Leah terdiam. Begitu juga Ben.
Leah menjadi bingung. Jika tidak ada masalah kenapa bertanya?! Pria ini sungguh aneh. “… Oke. Kalau begitu semuanya baik-baik saja.”
Ben menatap Leah beberapa saat yang mana sedikit mengganggu Leah. Dia kemudian berjalan menuju meja makan dan Leah membuntutinya. Dengan meja makan di antara mereka, jarak mereka lumayan jauh secara alami.
“Anda diperbolehkan melakukan apa pun di sini, asalkan tidak membawa banyak teman dan membuat keributan.”

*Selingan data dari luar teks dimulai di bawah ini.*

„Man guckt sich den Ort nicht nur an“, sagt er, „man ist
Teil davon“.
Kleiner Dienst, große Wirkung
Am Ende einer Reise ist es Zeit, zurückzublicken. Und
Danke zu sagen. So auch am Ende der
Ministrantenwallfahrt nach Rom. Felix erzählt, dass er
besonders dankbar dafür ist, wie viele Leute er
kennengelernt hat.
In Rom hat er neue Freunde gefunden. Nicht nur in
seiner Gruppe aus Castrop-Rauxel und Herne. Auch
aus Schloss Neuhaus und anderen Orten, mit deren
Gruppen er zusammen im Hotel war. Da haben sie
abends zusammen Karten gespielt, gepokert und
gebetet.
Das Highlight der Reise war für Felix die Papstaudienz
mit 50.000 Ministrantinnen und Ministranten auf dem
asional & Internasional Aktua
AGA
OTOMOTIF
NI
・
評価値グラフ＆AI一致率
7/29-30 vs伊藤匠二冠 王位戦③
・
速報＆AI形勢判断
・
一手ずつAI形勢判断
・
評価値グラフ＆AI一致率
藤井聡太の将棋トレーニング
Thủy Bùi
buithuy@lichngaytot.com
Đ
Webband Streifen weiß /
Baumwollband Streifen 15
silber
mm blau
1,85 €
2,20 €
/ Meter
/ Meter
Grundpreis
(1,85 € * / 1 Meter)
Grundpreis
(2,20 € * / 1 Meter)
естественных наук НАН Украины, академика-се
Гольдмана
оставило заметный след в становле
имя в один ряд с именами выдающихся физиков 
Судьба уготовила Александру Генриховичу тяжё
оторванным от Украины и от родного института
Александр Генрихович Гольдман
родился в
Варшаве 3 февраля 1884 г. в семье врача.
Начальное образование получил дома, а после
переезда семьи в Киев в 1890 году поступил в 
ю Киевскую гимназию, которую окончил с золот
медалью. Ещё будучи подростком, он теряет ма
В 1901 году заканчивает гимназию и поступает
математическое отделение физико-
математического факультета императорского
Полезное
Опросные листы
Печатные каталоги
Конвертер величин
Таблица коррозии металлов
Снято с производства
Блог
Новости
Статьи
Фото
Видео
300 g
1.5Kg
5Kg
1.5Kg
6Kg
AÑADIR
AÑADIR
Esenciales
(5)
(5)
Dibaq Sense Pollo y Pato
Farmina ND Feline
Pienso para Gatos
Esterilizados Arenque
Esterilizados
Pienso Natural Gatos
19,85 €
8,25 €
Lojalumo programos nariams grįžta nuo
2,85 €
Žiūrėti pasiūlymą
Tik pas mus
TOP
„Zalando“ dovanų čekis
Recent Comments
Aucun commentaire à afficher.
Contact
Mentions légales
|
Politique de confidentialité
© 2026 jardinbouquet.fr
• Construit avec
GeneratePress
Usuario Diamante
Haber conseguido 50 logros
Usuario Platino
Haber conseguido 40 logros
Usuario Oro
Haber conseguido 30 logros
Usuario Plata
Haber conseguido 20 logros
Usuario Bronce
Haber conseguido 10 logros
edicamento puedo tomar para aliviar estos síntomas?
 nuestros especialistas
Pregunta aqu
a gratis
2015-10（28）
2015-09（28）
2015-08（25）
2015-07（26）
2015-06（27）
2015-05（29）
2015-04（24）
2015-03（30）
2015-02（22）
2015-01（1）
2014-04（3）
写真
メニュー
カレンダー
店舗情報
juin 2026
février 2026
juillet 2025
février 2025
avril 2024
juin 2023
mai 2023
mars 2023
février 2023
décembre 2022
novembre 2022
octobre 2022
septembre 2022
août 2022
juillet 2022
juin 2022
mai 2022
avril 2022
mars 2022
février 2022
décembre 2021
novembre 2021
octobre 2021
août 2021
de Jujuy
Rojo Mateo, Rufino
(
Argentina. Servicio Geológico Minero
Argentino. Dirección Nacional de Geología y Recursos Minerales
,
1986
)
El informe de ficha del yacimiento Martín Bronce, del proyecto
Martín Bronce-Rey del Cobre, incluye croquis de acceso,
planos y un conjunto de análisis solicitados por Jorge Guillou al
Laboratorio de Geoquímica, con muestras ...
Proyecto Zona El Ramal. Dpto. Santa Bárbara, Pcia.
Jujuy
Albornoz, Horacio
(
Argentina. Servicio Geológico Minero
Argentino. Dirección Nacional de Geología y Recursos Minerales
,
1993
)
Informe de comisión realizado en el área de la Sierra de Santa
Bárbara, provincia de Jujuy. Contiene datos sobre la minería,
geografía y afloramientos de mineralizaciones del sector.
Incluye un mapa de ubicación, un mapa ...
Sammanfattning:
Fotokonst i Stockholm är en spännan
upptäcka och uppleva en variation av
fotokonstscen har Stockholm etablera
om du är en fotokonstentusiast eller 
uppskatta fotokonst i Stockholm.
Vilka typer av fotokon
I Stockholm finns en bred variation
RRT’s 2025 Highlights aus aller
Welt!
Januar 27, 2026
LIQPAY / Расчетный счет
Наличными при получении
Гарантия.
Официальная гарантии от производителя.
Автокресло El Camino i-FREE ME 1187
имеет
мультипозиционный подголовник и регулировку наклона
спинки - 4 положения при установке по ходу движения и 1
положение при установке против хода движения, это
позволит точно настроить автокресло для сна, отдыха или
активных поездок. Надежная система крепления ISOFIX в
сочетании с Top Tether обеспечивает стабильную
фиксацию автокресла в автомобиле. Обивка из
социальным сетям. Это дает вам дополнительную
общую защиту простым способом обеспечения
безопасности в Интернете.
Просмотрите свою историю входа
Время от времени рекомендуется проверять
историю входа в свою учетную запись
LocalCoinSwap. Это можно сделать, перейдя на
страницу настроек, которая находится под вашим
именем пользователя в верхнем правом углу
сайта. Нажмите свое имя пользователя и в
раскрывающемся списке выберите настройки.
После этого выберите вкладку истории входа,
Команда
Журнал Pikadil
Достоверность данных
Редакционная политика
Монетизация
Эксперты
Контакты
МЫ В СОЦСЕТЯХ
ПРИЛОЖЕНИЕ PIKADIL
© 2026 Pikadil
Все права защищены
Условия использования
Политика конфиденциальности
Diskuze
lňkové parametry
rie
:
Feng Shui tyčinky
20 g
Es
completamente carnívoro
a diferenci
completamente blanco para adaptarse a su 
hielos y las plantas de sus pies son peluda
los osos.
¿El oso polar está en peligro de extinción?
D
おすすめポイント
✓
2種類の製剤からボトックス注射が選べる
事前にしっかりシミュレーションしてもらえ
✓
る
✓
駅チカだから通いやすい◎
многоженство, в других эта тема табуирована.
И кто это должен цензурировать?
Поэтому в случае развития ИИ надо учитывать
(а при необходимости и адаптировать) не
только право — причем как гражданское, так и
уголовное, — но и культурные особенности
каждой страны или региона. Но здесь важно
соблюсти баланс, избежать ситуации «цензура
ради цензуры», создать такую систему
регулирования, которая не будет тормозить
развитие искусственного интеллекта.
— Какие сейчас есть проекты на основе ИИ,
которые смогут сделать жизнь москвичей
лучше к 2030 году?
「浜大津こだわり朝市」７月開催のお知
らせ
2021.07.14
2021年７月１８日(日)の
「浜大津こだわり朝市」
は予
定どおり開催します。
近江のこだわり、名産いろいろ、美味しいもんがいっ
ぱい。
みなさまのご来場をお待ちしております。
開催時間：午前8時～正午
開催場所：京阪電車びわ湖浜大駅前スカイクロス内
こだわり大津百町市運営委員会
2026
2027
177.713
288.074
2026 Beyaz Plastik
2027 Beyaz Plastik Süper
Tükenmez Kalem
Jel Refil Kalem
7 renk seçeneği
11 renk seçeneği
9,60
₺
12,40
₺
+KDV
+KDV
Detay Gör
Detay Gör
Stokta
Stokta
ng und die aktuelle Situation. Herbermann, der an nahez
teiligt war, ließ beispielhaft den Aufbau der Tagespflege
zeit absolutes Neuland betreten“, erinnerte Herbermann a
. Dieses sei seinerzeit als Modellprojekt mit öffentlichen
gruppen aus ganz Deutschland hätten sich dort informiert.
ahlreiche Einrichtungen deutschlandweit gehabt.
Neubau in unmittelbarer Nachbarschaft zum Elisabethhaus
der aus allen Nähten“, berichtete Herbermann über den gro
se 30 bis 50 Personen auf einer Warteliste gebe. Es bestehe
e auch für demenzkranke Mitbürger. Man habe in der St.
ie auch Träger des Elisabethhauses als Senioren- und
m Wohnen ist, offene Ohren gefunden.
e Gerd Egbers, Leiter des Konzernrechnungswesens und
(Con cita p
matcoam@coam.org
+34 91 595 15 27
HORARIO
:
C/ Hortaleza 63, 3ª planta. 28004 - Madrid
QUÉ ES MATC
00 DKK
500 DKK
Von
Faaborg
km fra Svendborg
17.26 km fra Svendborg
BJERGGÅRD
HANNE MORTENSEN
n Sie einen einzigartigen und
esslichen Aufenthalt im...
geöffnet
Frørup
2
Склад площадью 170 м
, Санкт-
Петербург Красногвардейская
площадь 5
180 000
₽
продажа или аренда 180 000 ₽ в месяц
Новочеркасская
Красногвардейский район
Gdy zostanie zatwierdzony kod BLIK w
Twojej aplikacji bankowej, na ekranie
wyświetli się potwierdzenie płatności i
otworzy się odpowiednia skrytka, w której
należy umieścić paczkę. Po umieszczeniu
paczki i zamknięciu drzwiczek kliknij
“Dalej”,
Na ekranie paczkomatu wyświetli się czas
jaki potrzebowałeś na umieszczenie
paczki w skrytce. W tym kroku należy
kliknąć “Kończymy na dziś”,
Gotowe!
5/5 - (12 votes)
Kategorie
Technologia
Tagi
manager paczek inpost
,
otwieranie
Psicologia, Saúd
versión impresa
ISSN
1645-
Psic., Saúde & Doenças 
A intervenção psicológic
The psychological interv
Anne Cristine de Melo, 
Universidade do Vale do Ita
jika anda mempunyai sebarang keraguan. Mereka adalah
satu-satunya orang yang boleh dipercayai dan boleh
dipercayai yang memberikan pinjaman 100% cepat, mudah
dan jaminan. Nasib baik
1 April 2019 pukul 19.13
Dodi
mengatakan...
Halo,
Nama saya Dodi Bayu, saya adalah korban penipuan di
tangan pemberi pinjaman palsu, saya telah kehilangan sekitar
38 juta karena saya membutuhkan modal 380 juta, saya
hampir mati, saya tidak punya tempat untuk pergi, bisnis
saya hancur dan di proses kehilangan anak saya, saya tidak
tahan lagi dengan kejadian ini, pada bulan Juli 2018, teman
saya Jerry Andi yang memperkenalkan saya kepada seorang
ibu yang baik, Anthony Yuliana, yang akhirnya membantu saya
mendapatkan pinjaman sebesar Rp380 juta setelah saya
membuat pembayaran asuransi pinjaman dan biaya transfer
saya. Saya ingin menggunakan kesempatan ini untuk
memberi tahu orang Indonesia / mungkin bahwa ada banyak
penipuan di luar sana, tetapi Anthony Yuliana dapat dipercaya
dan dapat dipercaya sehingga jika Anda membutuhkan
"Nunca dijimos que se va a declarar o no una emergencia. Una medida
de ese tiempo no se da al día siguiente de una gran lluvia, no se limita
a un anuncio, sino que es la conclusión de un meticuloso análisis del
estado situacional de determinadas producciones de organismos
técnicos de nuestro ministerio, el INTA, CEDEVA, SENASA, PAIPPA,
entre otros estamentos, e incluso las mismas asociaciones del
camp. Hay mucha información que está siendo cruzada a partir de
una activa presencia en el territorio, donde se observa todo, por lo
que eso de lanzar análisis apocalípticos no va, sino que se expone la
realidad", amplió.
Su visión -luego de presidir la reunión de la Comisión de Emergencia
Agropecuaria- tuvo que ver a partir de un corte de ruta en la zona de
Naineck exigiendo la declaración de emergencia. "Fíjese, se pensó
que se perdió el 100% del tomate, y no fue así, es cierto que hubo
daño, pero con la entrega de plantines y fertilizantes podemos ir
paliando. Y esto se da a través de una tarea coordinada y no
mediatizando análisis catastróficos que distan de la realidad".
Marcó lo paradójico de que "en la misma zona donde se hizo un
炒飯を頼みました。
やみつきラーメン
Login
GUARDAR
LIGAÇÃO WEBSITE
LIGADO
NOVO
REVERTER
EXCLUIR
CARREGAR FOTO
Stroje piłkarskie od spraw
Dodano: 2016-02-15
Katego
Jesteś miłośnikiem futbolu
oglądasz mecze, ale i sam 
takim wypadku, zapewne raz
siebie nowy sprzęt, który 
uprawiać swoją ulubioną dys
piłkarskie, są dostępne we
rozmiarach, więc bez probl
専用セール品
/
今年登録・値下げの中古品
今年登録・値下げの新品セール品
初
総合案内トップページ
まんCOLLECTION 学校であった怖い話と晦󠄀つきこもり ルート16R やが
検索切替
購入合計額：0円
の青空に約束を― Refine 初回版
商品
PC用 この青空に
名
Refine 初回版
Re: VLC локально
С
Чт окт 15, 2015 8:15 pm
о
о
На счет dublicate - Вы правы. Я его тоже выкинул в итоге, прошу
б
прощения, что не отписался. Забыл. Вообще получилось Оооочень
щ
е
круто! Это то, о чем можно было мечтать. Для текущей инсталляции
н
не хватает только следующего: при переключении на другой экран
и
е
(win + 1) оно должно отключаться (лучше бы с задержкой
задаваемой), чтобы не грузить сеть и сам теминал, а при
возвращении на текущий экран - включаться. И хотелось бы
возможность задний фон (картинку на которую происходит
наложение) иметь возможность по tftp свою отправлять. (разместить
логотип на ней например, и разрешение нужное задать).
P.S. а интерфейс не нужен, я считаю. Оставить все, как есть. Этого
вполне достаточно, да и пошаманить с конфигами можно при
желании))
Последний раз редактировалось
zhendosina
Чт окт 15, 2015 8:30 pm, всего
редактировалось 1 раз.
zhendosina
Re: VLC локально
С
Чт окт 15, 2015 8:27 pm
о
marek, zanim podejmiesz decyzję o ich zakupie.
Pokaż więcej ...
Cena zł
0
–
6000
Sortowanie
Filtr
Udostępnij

Leah mengangguk santai karena tidak ada siapa pun yang bisa dia bawa kecuali Esther.
“Jangan menyalakan lampu larut malam di sini jika tidak ada keperluan. Cukup lampu ini saja dibiarkan menyala sampai pagi.”
Sambil melihat lampu gantung di atas meja makan, Leah mencatat peraturan itu di kepalanya.
“Saya membutuhkan waktu cukup lama untuk menyesuaikan pandangan saya dengan sinar,” tambah Ben bergumam.
Dan Leah menatap pria itu cepat. “Maaf, apa?”